- Problem requirements -
I'd like the line containing "fruit basket: none [477,265,574,317]" and every line below it, to the end of the material, repeated exactly and with nothing else.

- Data -

▬▬▬▬▬▬▬▬▬▬

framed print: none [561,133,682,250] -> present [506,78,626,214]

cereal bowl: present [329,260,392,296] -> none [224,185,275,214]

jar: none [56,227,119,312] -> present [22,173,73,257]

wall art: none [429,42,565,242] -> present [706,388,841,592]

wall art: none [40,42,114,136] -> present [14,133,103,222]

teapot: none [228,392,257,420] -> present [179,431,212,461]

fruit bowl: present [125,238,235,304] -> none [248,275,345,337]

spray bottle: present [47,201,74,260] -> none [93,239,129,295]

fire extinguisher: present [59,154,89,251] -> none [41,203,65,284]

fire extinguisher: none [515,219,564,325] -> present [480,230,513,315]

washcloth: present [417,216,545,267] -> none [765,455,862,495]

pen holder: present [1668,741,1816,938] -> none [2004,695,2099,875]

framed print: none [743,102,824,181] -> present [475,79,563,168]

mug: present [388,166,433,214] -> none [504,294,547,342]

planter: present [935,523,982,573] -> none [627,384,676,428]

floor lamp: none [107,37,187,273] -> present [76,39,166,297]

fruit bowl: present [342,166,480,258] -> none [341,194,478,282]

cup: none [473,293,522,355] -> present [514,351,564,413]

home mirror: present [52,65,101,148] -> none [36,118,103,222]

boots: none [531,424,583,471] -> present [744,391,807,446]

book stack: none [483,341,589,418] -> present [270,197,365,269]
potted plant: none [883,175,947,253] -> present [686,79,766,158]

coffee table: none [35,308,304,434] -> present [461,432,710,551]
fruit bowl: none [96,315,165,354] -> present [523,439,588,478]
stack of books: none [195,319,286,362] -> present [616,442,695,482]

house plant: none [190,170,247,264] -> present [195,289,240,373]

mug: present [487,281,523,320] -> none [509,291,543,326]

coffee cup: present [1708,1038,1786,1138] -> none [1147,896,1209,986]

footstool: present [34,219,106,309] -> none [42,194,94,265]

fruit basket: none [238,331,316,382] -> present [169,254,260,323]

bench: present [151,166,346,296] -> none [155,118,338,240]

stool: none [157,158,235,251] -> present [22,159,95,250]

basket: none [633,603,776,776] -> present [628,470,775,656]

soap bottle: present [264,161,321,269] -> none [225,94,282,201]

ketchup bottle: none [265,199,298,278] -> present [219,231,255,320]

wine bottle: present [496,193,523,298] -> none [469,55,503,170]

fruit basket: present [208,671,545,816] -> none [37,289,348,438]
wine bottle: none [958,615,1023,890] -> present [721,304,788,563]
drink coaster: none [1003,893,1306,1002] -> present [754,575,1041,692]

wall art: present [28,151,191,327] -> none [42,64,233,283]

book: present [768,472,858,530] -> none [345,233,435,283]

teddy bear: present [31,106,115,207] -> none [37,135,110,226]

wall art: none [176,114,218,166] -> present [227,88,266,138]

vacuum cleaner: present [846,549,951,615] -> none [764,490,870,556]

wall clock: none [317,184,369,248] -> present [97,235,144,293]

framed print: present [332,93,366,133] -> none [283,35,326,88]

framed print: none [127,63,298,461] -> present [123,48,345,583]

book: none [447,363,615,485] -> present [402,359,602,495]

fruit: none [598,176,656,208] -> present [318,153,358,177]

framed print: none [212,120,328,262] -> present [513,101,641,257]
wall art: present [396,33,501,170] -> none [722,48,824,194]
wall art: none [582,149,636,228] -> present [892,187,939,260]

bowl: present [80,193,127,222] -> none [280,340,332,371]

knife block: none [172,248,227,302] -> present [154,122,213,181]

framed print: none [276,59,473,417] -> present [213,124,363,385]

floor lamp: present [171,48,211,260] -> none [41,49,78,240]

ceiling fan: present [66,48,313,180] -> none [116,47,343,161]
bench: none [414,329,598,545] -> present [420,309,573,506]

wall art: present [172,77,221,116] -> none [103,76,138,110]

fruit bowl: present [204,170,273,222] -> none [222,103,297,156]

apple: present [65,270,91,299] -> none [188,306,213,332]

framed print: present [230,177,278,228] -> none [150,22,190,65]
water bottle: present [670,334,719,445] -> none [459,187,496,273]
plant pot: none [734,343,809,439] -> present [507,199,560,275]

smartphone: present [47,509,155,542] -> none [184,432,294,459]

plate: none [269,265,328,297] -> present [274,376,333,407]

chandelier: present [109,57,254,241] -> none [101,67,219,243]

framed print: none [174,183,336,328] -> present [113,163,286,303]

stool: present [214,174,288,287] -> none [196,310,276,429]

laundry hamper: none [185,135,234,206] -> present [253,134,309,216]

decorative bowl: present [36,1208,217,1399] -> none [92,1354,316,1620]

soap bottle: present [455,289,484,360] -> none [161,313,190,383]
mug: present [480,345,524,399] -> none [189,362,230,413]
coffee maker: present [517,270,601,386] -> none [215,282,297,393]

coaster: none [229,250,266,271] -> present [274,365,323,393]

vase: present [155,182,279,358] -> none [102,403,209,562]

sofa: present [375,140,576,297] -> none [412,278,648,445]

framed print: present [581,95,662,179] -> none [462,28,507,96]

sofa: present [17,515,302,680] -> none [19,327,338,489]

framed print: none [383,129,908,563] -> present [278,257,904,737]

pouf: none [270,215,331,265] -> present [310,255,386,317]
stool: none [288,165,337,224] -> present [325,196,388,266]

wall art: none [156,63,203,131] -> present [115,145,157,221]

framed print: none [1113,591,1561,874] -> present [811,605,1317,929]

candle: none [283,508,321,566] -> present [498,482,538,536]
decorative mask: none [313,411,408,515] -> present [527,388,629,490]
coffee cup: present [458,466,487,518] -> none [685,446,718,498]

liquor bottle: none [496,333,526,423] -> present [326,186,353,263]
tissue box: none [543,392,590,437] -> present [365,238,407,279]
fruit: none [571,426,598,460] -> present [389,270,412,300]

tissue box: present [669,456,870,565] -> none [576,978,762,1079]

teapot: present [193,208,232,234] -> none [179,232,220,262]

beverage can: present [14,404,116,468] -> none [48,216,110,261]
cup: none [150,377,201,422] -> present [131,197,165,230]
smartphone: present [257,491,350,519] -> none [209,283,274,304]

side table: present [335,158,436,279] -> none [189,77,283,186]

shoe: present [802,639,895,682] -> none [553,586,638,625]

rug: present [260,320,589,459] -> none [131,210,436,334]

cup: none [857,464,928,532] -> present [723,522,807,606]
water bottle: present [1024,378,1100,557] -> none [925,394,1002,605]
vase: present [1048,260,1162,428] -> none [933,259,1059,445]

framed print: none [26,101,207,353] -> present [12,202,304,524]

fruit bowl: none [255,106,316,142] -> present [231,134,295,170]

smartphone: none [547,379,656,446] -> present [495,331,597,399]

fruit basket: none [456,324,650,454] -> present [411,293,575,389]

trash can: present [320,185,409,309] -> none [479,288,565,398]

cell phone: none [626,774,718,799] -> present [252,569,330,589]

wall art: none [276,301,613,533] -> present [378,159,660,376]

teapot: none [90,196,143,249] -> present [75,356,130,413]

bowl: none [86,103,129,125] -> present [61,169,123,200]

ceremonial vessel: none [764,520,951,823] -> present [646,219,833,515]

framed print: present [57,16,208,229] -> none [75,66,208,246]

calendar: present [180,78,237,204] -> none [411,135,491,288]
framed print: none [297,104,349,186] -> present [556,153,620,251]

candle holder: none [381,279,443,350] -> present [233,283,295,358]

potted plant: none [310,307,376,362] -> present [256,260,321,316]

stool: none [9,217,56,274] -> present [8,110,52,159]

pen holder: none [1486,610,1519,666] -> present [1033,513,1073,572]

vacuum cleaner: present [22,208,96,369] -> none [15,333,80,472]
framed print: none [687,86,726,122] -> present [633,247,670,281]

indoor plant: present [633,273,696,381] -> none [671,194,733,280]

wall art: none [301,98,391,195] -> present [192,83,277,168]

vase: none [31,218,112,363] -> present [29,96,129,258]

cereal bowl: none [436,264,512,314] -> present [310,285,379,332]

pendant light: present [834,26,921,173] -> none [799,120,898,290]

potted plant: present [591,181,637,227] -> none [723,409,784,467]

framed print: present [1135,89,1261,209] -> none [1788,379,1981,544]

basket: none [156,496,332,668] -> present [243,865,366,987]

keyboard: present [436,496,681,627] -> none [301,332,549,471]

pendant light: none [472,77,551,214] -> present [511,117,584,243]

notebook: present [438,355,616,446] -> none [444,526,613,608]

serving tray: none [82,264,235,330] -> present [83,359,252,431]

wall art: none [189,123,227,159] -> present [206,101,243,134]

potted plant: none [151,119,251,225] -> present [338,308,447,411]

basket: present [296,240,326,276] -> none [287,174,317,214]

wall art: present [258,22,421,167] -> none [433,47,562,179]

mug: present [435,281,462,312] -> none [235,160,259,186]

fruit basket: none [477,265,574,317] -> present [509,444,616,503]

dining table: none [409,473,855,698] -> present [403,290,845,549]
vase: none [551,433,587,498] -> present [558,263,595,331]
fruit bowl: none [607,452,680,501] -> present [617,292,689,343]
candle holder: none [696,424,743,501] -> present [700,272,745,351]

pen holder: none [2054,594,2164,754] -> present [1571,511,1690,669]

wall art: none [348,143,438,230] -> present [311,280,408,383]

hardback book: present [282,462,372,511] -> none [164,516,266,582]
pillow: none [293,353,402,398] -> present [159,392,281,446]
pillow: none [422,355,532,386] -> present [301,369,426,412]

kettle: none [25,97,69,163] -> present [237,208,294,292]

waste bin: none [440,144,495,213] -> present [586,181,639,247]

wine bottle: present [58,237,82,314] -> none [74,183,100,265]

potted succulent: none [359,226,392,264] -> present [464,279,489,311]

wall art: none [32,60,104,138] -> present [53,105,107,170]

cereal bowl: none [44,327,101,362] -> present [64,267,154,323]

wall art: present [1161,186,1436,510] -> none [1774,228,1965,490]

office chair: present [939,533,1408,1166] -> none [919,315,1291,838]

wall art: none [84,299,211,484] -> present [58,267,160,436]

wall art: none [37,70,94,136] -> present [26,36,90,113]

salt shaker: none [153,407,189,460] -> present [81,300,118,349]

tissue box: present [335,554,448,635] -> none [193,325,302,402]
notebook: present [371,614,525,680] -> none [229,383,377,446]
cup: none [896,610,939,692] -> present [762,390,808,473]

▬▬▬▬▬▬▬▬▬▬

- Answer for this exercise -
fruit basket: none [477,265,574,317] -> present [509,444,616,503]

dining table: none [409,473,855,698] -> present [403,290,845,549]
vase: none [551,433,587,498] -> present [558,263,595,331]
fruit bowl: none [607,452,680,501] -> present [617,292,689,343]
candle holder: none [696,424,743,501] -> present [700,272,745,351]

pen holder: none [2054,594,2164,754] -> present [1571,511,1690,669]

wall art: none [348,143,438,230] -> present [311,280,408,383]

hardback book: present [282,462,372,511] -> none [164,516,266,582]
pillow: none [293,353,402,398] -> present [159,392,281,446]
pillow: none [422,355,532,386] -> present [301,369,426,412]

kettle: none [25,97,69,163] -> present [237,208,294,292]

waste bin: none [440,144,495,213] -> present [586,181,639,247]

wine bottle: present [58,237,82,314] -> none [74,183,100,265]

potted succulent: none [359,226,392,264] -> present [464,279,489,311]

wall art: none [32,60,104,138] -> present [53,105,107,170]

cereal bowl: none [44,327,101,362] -> present [64,267,154,323]

wall art: present [1161,186,1436,510] -> none [1774,228,1965,490]

office chair: present [939,533,1408,1166] -> none [919,315,1291,838]

wall art: none [84,299,211,484] -> present [58,267,160,436]

wall art: none [37,70,94,136] -> present [26,36,90,113]

salt shaker: none [153,407,189,460] -> present [81,300,118,349]

tissue box: present [335,554,448,635] -> none [193,325,302,402]
notebook: present [371,614,525,680] -> none [229,383,377,446]
cup: none [896,610,939,692] -> present [762,390,808,473]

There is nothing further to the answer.